While charter school critics across the nation applauded the Washington decision, it is nonetheless incredible that similar legal arguments which clearly define the components of public education have not been argued successfully up to this point.
In Washington, a common school is that institution which is supported through public funds and has a governing board that is selected by qualified voters in the territory where the school is located and taxes levied to support that school. The legal reasoning of the justices determined that if public funds were siphoned away to support a type of school where the voters had no input as to the composition of the board entrusted with public funds, it was not a common or public school. Needless to say, the appointive versus elective nature of charter school boards motivated the League of Women Voters to join the anti-charter lawsuit.
For more than twenty years, charter school critics have made the same point and observed that privatizers have it both ways. The privatizers consistently refer to their progeny as “public” charter schools while they have also advised the public that since many of these schools are run by private corporations, the school operators are not obligated to open their books for public audit because they are a private enterprise.
That argument demonstrates the hypocrisy of the privatizers as they refer to “public” charter schools. In fact, these corporate schools embody a basic contradiction, as public funds are deducted from the support of public school districts governed by publicly elected boards to support otherwise unaccountable schools with handpicked governing boards selected by the school operators.
Plunderbund readers might also be familiar with other areas of needed charter school reform. While Ohio residents witnessed the drama in the legislature about how reform legislation was stalled for months and, finally, modest changes were approved recently in House Bill 2, major reform needs to be accomplished, particularly in the crucial area of governance and administrative qualifications.
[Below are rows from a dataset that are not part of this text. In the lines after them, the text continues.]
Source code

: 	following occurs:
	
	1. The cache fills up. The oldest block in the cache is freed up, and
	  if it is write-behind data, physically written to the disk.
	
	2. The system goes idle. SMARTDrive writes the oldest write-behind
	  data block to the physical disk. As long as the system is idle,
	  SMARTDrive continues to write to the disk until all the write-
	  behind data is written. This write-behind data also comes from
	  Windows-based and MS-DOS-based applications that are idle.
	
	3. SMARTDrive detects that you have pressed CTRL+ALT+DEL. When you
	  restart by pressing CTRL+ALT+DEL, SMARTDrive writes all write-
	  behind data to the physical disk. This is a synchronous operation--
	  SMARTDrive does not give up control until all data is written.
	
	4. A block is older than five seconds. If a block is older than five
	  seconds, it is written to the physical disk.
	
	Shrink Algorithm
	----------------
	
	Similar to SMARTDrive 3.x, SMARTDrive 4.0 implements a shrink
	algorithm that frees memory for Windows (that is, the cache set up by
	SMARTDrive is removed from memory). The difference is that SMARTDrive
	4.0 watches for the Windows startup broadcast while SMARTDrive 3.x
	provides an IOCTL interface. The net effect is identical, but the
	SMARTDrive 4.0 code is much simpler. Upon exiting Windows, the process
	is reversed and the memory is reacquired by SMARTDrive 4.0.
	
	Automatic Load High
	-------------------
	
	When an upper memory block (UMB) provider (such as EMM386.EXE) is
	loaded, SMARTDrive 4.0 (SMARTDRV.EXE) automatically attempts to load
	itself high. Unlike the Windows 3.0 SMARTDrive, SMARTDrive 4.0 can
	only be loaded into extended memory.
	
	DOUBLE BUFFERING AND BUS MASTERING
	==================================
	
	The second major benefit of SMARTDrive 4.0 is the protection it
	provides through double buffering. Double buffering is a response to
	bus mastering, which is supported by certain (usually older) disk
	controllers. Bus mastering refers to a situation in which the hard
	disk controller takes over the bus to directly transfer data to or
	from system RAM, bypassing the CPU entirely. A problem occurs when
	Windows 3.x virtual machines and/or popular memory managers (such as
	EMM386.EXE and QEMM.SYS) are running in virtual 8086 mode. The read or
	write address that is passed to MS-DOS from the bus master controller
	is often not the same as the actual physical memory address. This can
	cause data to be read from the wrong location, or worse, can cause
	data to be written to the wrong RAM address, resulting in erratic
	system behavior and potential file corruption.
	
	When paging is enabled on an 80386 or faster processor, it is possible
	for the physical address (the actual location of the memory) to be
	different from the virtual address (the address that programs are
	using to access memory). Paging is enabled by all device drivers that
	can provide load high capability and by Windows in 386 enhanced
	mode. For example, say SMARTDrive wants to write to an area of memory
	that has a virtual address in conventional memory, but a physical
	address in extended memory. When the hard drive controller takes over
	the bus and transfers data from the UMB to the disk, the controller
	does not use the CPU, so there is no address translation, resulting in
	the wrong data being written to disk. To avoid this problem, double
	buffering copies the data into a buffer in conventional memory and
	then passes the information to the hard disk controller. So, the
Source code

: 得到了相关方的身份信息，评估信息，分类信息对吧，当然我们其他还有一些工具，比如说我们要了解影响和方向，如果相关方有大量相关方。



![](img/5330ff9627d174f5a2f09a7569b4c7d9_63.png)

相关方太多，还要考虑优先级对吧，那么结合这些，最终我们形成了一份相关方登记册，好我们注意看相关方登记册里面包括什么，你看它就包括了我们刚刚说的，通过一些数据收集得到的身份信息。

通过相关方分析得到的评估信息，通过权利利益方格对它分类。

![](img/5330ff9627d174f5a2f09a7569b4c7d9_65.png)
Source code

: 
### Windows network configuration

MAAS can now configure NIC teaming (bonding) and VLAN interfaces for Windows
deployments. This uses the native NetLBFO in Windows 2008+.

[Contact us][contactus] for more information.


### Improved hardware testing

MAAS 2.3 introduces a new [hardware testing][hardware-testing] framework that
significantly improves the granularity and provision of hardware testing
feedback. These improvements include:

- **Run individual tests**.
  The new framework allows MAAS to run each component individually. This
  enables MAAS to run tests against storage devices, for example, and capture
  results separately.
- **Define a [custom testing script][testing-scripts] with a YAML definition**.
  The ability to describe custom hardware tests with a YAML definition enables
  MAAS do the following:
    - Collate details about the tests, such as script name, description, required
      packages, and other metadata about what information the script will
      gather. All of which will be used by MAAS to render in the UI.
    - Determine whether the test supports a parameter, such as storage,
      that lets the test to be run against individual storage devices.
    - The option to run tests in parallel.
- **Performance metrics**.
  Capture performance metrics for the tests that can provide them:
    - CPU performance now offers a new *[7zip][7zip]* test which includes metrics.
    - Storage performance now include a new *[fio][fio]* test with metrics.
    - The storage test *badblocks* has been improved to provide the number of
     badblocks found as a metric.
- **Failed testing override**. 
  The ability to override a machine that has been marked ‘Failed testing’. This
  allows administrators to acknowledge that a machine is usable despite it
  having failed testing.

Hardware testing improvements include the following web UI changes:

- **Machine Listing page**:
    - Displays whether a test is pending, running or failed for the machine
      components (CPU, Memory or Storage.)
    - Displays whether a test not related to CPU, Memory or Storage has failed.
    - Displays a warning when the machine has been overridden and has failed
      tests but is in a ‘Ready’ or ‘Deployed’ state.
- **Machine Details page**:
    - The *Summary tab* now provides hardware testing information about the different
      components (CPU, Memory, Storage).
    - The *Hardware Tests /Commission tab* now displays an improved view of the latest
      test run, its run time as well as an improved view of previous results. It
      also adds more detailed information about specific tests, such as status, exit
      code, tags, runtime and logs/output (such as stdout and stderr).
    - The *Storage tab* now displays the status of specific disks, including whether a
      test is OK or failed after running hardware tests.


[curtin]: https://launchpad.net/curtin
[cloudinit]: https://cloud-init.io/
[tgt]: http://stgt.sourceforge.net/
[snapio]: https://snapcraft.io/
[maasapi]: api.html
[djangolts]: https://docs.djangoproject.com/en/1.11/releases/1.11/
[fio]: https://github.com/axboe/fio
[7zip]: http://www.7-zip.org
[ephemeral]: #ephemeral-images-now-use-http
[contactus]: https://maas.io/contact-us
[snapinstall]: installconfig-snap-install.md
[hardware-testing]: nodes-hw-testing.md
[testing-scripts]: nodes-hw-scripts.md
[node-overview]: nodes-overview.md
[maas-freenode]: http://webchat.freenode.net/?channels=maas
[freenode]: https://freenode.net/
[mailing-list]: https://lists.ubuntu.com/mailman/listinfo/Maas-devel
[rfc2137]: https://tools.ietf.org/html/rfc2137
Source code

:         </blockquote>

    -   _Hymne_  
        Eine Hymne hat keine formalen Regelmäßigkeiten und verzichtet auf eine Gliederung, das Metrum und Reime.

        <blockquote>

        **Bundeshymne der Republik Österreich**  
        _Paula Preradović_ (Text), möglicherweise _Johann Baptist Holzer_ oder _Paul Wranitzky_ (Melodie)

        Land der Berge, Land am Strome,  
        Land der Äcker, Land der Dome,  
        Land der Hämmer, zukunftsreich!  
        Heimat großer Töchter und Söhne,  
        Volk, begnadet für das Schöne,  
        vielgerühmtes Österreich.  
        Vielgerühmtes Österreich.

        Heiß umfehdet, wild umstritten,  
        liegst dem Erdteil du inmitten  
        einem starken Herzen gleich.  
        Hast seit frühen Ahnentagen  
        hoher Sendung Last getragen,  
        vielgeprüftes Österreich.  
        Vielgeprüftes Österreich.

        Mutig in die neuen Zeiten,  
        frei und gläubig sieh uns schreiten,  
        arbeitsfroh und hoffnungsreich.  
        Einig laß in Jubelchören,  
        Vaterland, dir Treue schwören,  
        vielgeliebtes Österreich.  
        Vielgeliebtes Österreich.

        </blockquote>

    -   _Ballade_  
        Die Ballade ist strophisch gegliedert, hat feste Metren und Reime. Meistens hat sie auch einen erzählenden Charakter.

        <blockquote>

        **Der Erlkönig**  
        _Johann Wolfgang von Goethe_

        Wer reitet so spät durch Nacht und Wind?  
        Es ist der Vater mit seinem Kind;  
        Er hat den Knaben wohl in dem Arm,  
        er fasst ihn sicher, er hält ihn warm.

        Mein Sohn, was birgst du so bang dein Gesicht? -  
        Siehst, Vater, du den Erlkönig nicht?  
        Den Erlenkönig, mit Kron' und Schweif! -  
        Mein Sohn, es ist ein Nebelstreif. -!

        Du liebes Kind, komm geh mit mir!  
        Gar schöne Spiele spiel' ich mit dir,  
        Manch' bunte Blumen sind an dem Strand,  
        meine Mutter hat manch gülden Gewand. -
After all, we don’t need business people to run schools, but highly qualified educators who know how to address the intellectual, physical, social and emotional needs of young people.
More cynical observers might say it would be a good idea to leave the present governance structure alone, and then craft a suit to challenge the constitutionality of charter schools a la Washington due to the fatal flaw of having appointed and thus unaccountable boards.
In any event, we owe a lot to attorney Pennington for helping us to clarify Ohio public policy that encourages the formation of private businesses which masquerade as “public” charter schools. Likewise, the nation is indebted to the Washington Supreme Court for its ability to teach us a civics lesson and, in the process, highlight a problem of democracy. When a board that is hand-picked by a private corporation and spends public funds to run what is called a “public” charter school that is a problem of democracy due to the absence of voter input – a violation of the democratic process.
We also should extend our thanks to the League of Women Voters for helping the Washington Supreme Court to understand that a school is not a business, but it nevertheless must be our business to ensure that schools are learning communities, not profit-centered enterprises, governed by citizens chosen in elections by qualified voters, not by corporations.
When you add up all of these elements, you have the essence of the true public school. Indeed, it must be our business to keep it the way Horace Mann, John Dewey and the League of Women Voters have always seen it.
If we do not preserve the public school, we have made a choice to undermine our democracy. The public school – the real community school – must therefore be our school of choice.
Denis Smith is a retired school administrator and a former consultant in the Ohio Department of Education’s charter school office.